Top of Given records
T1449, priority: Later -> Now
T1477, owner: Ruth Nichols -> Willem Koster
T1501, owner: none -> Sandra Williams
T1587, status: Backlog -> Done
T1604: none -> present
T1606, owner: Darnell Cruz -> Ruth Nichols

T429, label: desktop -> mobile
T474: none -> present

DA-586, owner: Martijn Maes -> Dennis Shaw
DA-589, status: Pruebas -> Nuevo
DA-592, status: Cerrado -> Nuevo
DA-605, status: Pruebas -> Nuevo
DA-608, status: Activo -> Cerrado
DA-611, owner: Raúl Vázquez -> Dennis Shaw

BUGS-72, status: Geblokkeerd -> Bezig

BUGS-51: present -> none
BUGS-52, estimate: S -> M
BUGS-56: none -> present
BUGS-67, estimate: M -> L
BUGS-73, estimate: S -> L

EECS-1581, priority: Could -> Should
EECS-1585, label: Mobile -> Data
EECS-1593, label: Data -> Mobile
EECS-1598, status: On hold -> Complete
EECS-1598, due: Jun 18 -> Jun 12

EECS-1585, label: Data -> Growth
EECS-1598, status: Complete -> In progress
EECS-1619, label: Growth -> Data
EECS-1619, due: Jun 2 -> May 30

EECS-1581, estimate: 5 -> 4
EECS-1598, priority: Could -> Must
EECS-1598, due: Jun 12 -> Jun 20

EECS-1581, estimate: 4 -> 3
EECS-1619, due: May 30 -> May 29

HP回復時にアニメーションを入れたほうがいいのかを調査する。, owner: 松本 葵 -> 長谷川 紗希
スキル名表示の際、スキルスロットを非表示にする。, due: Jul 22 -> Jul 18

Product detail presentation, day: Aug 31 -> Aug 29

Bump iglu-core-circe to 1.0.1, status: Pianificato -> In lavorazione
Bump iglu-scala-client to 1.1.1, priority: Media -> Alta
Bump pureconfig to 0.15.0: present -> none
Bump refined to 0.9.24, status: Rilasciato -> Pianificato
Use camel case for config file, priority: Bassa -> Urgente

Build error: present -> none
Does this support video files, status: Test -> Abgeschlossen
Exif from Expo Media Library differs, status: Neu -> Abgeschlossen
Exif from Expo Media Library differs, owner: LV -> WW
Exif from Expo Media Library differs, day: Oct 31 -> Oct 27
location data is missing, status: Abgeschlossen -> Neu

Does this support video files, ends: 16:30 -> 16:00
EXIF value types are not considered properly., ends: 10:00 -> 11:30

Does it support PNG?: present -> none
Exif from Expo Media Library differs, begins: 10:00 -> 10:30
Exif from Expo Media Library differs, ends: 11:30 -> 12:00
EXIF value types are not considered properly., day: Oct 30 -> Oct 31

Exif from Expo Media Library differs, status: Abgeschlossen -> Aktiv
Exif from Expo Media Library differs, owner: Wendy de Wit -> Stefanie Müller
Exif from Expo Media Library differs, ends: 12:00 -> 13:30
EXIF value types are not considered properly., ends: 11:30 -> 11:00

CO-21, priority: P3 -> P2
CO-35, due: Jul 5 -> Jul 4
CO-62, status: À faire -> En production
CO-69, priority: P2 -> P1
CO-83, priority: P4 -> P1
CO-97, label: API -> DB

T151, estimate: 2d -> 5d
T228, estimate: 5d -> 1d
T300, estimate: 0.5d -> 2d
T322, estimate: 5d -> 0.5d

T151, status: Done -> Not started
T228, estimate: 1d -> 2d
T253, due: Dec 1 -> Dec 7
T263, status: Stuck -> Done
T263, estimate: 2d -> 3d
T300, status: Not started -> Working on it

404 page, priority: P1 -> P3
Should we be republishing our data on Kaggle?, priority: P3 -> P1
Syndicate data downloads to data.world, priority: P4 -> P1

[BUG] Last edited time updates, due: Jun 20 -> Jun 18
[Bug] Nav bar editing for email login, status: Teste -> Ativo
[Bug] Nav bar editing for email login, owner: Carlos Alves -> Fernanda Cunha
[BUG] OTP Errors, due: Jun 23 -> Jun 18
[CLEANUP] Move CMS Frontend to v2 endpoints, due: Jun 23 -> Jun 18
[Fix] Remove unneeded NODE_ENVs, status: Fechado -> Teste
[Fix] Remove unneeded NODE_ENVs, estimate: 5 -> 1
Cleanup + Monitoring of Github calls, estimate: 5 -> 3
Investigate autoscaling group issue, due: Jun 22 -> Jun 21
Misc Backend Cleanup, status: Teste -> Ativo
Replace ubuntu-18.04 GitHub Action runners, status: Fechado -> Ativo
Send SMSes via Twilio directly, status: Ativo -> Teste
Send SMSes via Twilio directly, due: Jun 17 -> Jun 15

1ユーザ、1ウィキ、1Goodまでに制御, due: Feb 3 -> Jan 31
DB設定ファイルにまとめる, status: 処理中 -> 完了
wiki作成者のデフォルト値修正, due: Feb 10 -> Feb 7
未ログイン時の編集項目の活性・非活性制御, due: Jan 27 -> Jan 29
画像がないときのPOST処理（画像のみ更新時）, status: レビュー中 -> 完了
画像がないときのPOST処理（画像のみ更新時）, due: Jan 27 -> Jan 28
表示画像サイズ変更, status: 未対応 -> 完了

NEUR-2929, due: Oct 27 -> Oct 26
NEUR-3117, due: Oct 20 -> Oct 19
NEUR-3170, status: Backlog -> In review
Bottom of Given records
Task instructions
Please write out the entries above in full, exactly as they read.

Your solution
T1449, priority: Later -> Now
T1477, owner: Ruth Nichols -> Willem Koster
T1501, owner: none -> Sandra Williams
T1587, status: Backlog -> Done
T1604: none -> present
T1606, owner: Darnell Cruz -> Ruth Nichols

T429, label: desktop -> mobile
T474: none -> present

DA-586, owner: Martijn Maes -> Dennis Shaw
DA-589, status: Pruebas -> Nuevo
DA-592, status: Cerrado -> Nuevo
DA-605, status: Pruebas -> Nuevo
DA-608, status: Activo -> Cerrado
DA-611, owner: Raúl Vázquez -> Dennis Shaw

BUGS-72, status: Geblokkeerd -> Bezig

BUGS-51: present -> none
BUGS-52, estimate: S -> M
BUGS-56: none -> present
BUGS-67, estimate: M -> L
BUGS-73, estimate: S -> L

EECS-1581, priority: Could -> Should
EECS-1585, label: Mobile -> Data
EECS-1593, label: Data -> Mobile
EECS-1598, status: On hold -> Complete
EECS-1598, due: Jun 18 -> Jun 12

EECS-1585, label: Data -> Growth
EECS-1598, status: Complete -> In progress
EECS-1619, label: Growth -> Data
EECS-1619, due: Jun 2 -> May 30

EECS-1581, estimate: 5 -> 4
EECS-1598, priority: Could -> Must
EECS-1598, due: Jun 12 -> Jun 20

EECS-1581, estimate: 4 -> 3
EECS-1619, due: May 30 -> May 29

HP回復時にアニメーションを入れたほうがいいのかを調査する。, owner: 松本 葵 -> 長谷川 紗希
スキル名表示の際、スキルスロットを非表示にする。, due: Jul 22 -> Jul 18

Product detail presentation, day: Aug 31 -> Aug 29

Bump iglu-core-circe to 1.0.1, status: Pianificato -> In lavorazione
Bump iglu-scala-client to 1.1.1, priority: Media -> Alta
Bump pureconfig to 0.15.0: present -> none
Bump refined to 0.9.24, status: Rilasciato -> Pianificato
Use camel case for config file, priority: Bassa -> Urgente

Build error: present -> none
Does this support video files, status: Test -> Abgeschlossen
Exif from Expo Media Library differs, status: Neu -> Abgeschlossen
Exif from Expo Media Library differs, owner: LV -> WW
Exif from Expo Media Library differs, day: Oct 31 -> Oct 27
location data is missing, status: Abgeschlossen -> Neu

Does this support video files, ends: 16:30 -> 16:00
EXIF value types are not considered properly., ends: 10:00 -> 11:30

Does it support PNG?: present -> none
Exif from Expo Media Library differs, begins: 10:00 -> 10:30
Exif from Expo Media Library differs, ends: 11:30 -> 12:00
EXIF value types are not considered properly., day: Oct 30 -> Oct 31

Exif from Expo Media Library differs, status: Abgeschlossen -> Aktiv
Exif from Expo Media Library differs, owner: Wendy de Wit -> Stefanie Müller
Exif from Expo Media Library differs, ends: 12:00 -> 13:30
EXIF value types are not considered properly., ends: 11:30 -> 11:00

CO-21, priority: P3 -> P2
CO-35, due: Jul 5 -> Jul 4
CO-62, status: À faire -> En production
CO-69, priority: P2 -> P1
CO-83, priority: P4 -> P1
CO-97, label: API -> DB

T151, estimate: 2d -> 5d
T228, estimate: 5d -> 1d
T300, estimate: 0.5d -> 2d
T322, estimate: 5d -> 0.5d

T151, status: Done -> Not started
T228, estimate: 1d -> 2d
T253, due: Dec 1 -> Dec 7
T263, status: Stuck -> Done
T263, estimate: 2d -> 3d
T300, status: Not started -> Working on it

404 page, priority: P1 -> P3
Should we be republishing our data on Kaggle?, priority: P3 -> P1
Syndicate data downloads to data.world, priority: P4 -> P1

[BUG] Last edited time updates, due: Jun 20 -> Jun 18
[Bug] Nav bar editing for email login, status: Teste -> Ativo
[Bug] Nav bar editing for email login, owner: Carlos Alves -> Fernanda Cunha
[BUG] OTP Errors, due: Jun 23 -> Jun 18
[CLEANUP] Move CMS Frontend to v2 endpoints, due: Jun 23 -> Jun 18
[Fix] Remove unneeded NODE_ENVs, status: Fechado -> Teste
[Fix] Remove unneeded NODE_ENVs, estimate: 5 -> 1
Cleanup + Monitoring of Github calls, estimate: 5 -> 3
Investigate autoscaling group issue, due: Jun 22 -> Jun 21
Misc Backend Cleanup, status: Teste -> Ativo
Replace ubuntu-18.04 GitHub Action runners, status: Fechado -> Ativo
Send SMSes via Twilio directly, status: Ativo -> Teste
Send SMSes via Twilio directly, due: Jun 17 -> Jun 15

1ユーザ、1ウィキ、1Goodまでに制御, due: Feb 3 -> Jan 31
DB設定ファイルにまとめる, status: 処理中 -> 完了
wiki作成者のデフォルト値修正, due: Feb 10 -> Feb 7
未ログイン時の編集項目の活性・非活性制御, due: Jan 27 -> Jan 29
画像がないときのPOST処理（画像のみ更新時）, status: レビュー中 -> 完了
画像がないときのPOST処理（画像のみ更新時）, due: Jan 27 -> Jan 28
表示画像サイズ変更, status: 未対応 -> 完了

NEUR-2929, due: Oct 27 -> Oct 26
NEUR-3117, due: Oct 20 -> Oct 19
NEUR-3170, status: Backlog -> In review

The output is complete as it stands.